Electrochemical Characterisation of Cobalt-Oxide Catalysts with Different Cobalt Loading for Oxygen Reduction Reaction in Alkaline Media

Alkaline fuel cells are very promising because of their high efficiencies (1). In fuel cells the reduction of oxygen on cathode side is the performance-limiting step (2, 3). Catalysts, e.g. platinum, are used to enhance the oxygen reduction reaction (ORR) rate and also the performance. Due to the high costs of the fuel cell components, especially for the platinum catalyst (4), the fuel cell is not common for various applications up to now. The alkaline media enables the use of non-precious metals, e.g. cobalt or manganese oxides (5-8), to enhance the kinetic on the cathode side.

The electroactivities of different non-precious metal catalysts like cobalt oxide are promising to achieve a similarly high activity as platinum. A cobalt acetate precursor is plasma-treated and resulting cobalt oxide catalysts with different cobalt loading were investigated in different alkaline media and at temperatures between 25 and 75 °C using a rotating ring disk electrode (RRDE) analysis. The advantage of plasma treatment is the better distribution of particles, they are less agglomerated compared due to the common heat treatment (9-11). This leads to a higher activity of the catalyst material (9). Different characterisation methods are used to identify the catalyst material like XRD, TEM and SEM. A custom-built Teflon cell is used for the RRDE analysis to avoid glass corrosion in alkaline media. Glass corrosion affects the electrochemical measurements (12), therefore it is necessary to replace glass components for the experiments.

References:

1.            E. Gülzow, Fuel Cells, 4, 251 (2004).
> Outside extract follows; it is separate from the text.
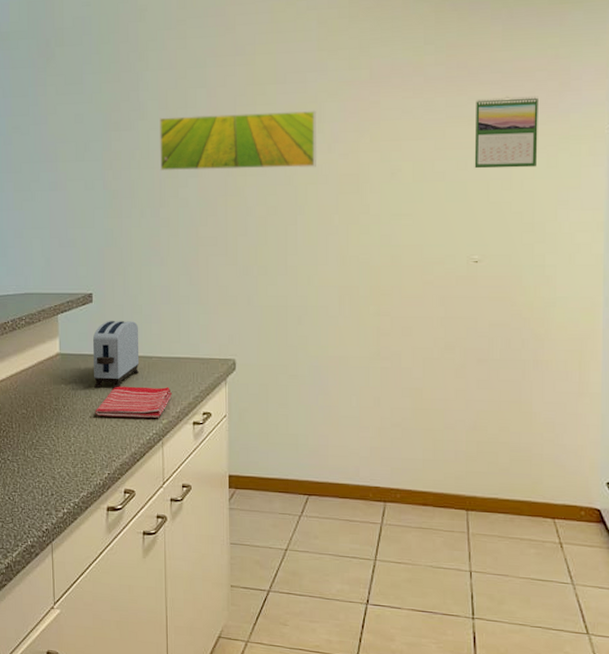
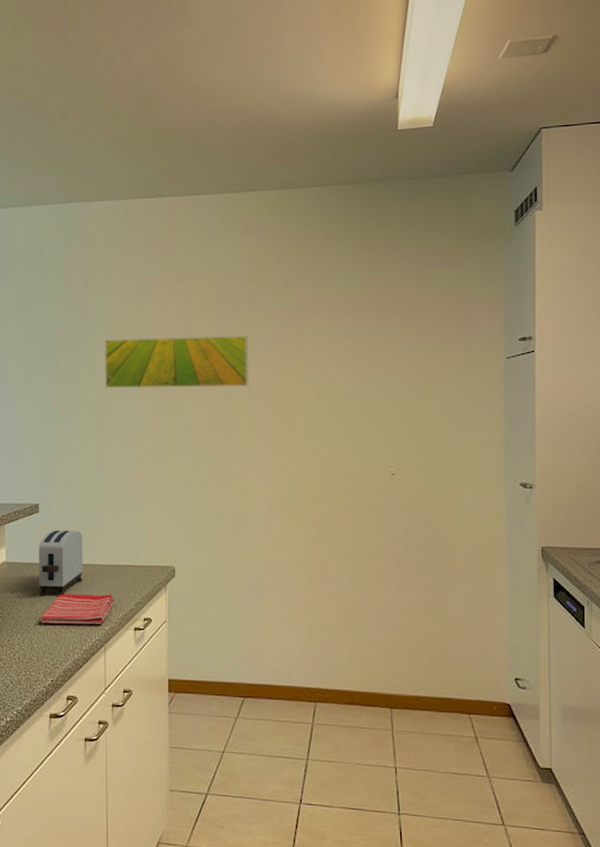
calendar: present [474,96,538,169] -> none [389,326,444,390]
2.            K. Kordesch, V. Hacker, J. Gsellmann, M. Cifrain, G. Faleschini, P. Enzinger, M. Ortner, M. Muhr and R. R. Aronson, Jounal of Power Sources, 5 (1999).

3.            B. Viswanathan, C. V. Rao and U. V. Varadaraju, in Photo/Electrochemistry & Photobiology in the Environment, Energy and Fuel, p. 43 (2006).

4.            G. Wu, K. L. More, C. M. Johnston and P. Zelenay, Science, 332, 443 (2011).

5.            S. Lu, J. Pan, A. Huang, L. Zhuang and J. Lu, Proc. Natl. Acad. Sci. U. S. A., 105, 20611 (2008).

6.            H. Meng and P. K. Shen, Electrochem. Commun., 8, 588 (2006).

7.            F. Cheng, J. Shen, W. Ji, Z. tao and J. Chen, Applied Materials & Interfaces, 1, 460 (2009).

8.            M. Mamlouk, S. M. S. Kumar, P. Gouerec and K. Scott, J. Power Sources, 196, 7594 (2011).

9.            V. Brüser, N. Savastenko, A. Schmuhl, H. Junge, I. Herrmann, P. Bogdanoff and K. Schröder, Plasma. Process. Polym., 4, S94 (2007).

10.          N. A. Savastenko, K. Anklam, A. Quade, M. Brüser, A. Schmuhl and V. Brüser, Energy Environ. Sci., 4, 3461 (2011).

11.          I. Herrmann, U. I. Kramm, S. Fiechter, V. Brüser, H. Kersten and P. Bogdanoff, Plasma. Process. Polym., 7, 515 (2010).

12.          K. J. J. Mayrhofer, G. K. H. Wiberg and M. Arenz, J. Electrochem. Soc., 155, P1 (2007).